Is there a reason for that? Would it be hard to wire them up?

I haven't looked at the concurrent trace code in a while, but I remember that it was a lot harder to reason about compared to the equivalent for sequential traces. Also, at least in cola, sequential and concurrent traces have exactly the same performance profile since creating or integrating an edit are basically the only 2 things a user can do, so I just went with the simpler option.

P.S. I've been thinking about redesigning the core data structure of cola to make it easier to implement a few features I have in mind, and I'd be interested to see if DT can reach the same performance using an OpLog. Also, I read somewhere that you were writing a paper on DT. Is that true? Has it been published?

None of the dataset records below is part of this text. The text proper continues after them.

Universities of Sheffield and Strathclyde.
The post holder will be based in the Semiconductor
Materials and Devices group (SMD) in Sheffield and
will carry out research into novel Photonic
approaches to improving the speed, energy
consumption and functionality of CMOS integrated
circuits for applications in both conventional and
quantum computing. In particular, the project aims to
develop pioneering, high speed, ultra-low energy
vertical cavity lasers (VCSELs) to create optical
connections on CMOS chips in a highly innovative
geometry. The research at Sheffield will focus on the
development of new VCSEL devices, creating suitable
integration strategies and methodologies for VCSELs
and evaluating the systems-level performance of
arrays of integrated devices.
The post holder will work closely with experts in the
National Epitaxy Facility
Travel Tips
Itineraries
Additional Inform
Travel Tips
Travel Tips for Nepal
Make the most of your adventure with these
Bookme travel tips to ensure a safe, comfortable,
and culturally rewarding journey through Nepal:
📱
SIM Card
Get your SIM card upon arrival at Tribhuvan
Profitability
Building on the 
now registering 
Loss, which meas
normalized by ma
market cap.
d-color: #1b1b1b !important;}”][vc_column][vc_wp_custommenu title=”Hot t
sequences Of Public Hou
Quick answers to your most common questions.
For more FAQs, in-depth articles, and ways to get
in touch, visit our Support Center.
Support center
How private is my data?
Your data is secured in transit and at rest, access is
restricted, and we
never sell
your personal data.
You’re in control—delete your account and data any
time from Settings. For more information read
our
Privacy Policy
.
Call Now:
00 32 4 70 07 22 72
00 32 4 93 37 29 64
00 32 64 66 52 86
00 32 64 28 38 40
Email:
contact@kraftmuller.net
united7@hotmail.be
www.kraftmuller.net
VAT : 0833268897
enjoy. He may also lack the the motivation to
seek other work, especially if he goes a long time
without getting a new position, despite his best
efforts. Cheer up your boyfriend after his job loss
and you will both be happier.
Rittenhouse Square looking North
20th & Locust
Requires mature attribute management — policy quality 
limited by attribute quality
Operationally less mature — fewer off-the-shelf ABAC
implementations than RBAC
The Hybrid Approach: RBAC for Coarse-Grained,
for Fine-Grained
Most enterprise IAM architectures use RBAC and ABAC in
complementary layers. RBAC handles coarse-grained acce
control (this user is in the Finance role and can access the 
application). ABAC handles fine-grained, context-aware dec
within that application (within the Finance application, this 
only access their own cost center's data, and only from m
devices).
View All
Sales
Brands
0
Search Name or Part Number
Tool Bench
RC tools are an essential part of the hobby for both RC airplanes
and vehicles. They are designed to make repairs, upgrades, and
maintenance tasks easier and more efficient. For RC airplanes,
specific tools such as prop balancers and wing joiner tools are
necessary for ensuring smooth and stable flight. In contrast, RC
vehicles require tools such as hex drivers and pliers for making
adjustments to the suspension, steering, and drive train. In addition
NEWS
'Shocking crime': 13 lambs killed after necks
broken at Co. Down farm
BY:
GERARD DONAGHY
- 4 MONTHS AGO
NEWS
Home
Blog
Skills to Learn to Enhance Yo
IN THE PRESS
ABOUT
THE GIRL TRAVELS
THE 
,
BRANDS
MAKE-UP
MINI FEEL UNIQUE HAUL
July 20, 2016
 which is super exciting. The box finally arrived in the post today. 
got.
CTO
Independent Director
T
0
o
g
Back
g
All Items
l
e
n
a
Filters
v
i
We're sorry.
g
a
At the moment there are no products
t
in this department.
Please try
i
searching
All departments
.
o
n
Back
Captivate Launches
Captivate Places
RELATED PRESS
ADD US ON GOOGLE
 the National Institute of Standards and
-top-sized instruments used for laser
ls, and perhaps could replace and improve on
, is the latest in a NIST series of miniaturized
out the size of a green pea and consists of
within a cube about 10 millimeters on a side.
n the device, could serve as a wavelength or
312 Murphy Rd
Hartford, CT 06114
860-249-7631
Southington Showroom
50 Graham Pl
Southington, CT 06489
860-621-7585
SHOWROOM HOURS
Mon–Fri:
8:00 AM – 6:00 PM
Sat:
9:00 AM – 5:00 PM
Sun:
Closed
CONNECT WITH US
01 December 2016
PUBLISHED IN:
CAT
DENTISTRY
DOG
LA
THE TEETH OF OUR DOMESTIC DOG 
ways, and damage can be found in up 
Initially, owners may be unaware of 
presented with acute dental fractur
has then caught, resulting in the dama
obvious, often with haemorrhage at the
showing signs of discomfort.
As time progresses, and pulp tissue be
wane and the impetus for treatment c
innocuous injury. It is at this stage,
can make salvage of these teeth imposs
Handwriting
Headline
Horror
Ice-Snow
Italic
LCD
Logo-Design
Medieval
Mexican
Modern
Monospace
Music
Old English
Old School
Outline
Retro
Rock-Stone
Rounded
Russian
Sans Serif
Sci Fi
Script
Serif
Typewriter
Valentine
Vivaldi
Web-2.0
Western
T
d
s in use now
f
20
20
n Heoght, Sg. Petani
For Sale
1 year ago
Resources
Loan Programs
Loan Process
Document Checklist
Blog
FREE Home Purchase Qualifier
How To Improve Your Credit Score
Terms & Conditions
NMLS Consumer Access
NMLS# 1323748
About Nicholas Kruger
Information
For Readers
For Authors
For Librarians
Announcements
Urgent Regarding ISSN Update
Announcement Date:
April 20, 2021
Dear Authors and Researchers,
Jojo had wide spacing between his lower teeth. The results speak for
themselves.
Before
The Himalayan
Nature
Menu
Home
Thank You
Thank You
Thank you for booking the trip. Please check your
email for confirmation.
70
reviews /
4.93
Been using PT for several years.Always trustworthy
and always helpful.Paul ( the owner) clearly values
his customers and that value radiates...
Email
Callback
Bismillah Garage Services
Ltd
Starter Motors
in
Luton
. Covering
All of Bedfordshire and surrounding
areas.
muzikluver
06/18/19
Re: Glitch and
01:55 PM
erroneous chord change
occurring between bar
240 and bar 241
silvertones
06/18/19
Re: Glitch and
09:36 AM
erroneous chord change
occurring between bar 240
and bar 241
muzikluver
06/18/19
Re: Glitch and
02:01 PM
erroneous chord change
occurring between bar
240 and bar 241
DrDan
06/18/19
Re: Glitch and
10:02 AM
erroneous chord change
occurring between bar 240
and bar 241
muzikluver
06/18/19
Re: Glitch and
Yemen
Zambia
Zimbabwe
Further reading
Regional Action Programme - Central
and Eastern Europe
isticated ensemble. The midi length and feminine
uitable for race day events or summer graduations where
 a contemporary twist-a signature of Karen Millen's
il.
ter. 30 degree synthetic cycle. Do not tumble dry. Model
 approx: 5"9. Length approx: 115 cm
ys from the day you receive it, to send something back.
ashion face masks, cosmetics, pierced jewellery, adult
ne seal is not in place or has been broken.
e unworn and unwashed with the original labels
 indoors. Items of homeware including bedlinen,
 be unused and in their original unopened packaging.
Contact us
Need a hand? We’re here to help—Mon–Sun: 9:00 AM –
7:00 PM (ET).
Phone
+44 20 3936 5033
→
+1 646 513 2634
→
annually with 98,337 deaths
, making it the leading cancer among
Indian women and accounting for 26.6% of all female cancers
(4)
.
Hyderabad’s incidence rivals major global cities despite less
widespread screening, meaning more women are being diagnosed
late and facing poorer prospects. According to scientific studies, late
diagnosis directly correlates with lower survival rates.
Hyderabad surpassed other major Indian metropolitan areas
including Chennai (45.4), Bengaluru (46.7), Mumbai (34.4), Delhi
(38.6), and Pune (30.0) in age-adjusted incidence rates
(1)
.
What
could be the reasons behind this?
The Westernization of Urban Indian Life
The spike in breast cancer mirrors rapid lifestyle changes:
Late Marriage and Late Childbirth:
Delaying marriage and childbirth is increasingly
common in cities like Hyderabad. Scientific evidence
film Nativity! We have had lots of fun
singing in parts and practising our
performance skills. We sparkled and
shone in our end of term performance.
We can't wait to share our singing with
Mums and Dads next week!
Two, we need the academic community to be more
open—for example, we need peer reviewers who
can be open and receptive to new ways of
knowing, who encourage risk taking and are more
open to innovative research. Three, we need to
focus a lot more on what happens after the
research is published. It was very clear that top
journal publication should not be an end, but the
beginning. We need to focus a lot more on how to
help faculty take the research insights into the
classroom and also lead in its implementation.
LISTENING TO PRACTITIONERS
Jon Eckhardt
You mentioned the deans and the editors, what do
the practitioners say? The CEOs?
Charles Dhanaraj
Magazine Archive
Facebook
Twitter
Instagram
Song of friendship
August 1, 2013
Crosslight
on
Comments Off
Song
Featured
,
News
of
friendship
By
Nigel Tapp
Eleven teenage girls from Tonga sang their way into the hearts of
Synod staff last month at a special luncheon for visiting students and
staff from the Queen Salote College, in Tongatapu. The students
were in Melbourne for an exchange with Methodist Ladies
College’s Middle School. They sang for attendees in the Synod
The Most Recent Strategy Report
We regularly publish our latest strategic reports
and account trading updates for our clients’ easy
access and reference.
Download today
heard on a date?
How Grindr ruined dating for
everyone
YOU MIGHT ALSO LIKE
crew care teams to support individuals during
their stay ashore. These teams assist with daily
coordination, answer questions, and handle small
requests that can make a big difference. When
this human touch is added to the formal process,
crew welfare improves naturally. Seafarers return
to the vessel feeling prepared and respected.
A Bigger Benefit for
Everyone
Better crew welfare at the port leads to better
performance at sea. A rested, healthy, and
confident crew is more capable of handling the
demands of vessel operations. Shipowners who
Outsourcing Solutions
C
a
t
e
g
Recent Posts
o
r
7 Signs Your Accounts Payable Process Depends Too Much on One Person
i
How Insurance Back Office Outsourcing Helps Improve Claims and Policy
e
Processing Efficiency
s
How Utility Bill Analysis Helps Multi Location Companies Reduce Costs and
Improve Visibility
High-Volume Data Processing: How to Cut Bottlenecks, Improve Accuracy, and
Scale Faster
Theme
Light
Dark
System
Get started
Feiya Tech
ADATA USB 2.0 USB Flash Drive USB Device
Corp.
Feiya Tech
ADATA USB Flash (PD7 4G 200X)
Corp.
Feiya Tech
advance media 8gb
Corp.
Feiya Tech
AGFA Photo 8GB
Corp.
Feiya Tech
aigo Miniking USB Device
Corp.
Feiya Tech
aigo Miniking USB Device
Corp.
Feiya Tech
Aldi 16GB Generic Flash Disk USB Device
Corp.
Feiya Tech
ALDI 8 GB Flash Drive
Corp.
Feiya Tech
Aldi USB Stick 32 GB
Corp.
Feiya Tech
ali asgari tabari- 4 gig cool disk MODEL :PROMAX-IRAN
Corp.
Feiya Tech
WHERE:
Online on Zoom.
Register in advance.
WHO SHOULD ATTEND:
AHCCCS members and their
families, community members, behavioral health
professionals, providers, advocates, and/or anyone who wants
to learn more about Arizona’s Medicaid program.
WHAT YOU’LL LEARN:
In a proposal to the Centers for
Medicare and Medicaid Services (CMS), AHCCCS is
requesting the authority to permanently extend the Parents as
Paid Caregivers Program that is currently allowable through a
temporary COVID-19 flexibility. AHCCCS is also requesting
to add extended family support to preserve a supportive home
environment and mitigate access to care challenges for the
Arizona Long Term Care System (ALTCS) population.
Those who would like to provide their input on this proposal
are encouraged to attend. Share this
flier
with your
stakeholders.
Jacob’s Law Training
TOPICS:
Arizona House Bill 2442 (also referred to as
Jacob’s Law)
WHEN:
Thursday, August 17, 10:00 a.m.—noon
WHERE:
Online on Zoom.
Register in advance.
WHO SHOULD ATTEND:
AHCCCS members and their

josephg commented 1 month ago

Makes sense. In that case I'll just use the sequential traces for benchmark comparisons while I tweak this data structure implementation.

DT is based on a different algorithm now (egwalker) that isn't a "traditional CRDT". In this approach the shape of the causal graph does matter. We get essentially instant + free merging for sequential traces, and no resident memory usage while editing. But that comes at a cost of more complex code and slower merge speed when merging long running branches. The data structure is simply the "raw" operation (Ins/del + position) and "causal graph edges" describing when events happened relative to one another. (Kind of like git commit parents).

And yeah, we wrote a paper on it, which is currently going through the review process for a conference. Take a read. I'd love your thoughts on it.

http://home.seph.codes/public/reg-text.pdf

I've benchmarked the "downstream" merge time in the paper, and compared it to my own equivalent CRDT code, and automerge and yjs. But I think cola is significantly faster than all of those implementations - though its also a bit harder to use because its lacking some of the ergonomics of those libraries. Like there's no string / rope implementation in cola. And there's no way to get all the changes since some specified version through the public API.

I bet there's still a lot of performance on the table for DT - though optimising it is more complex because there's more moving parts. (The algorithm also does some quite complex graph traversals, which in some cases take up to half the merge time).

Are you up for a video chat at some point? It might be interesting to chat in realtime about this stuff. If so, flick me an email - I'm me@josephg.com

noib3 commented 1 month ago

Sounds good, just sent you an email.

I'm considering this solved, but feel free to re-open it.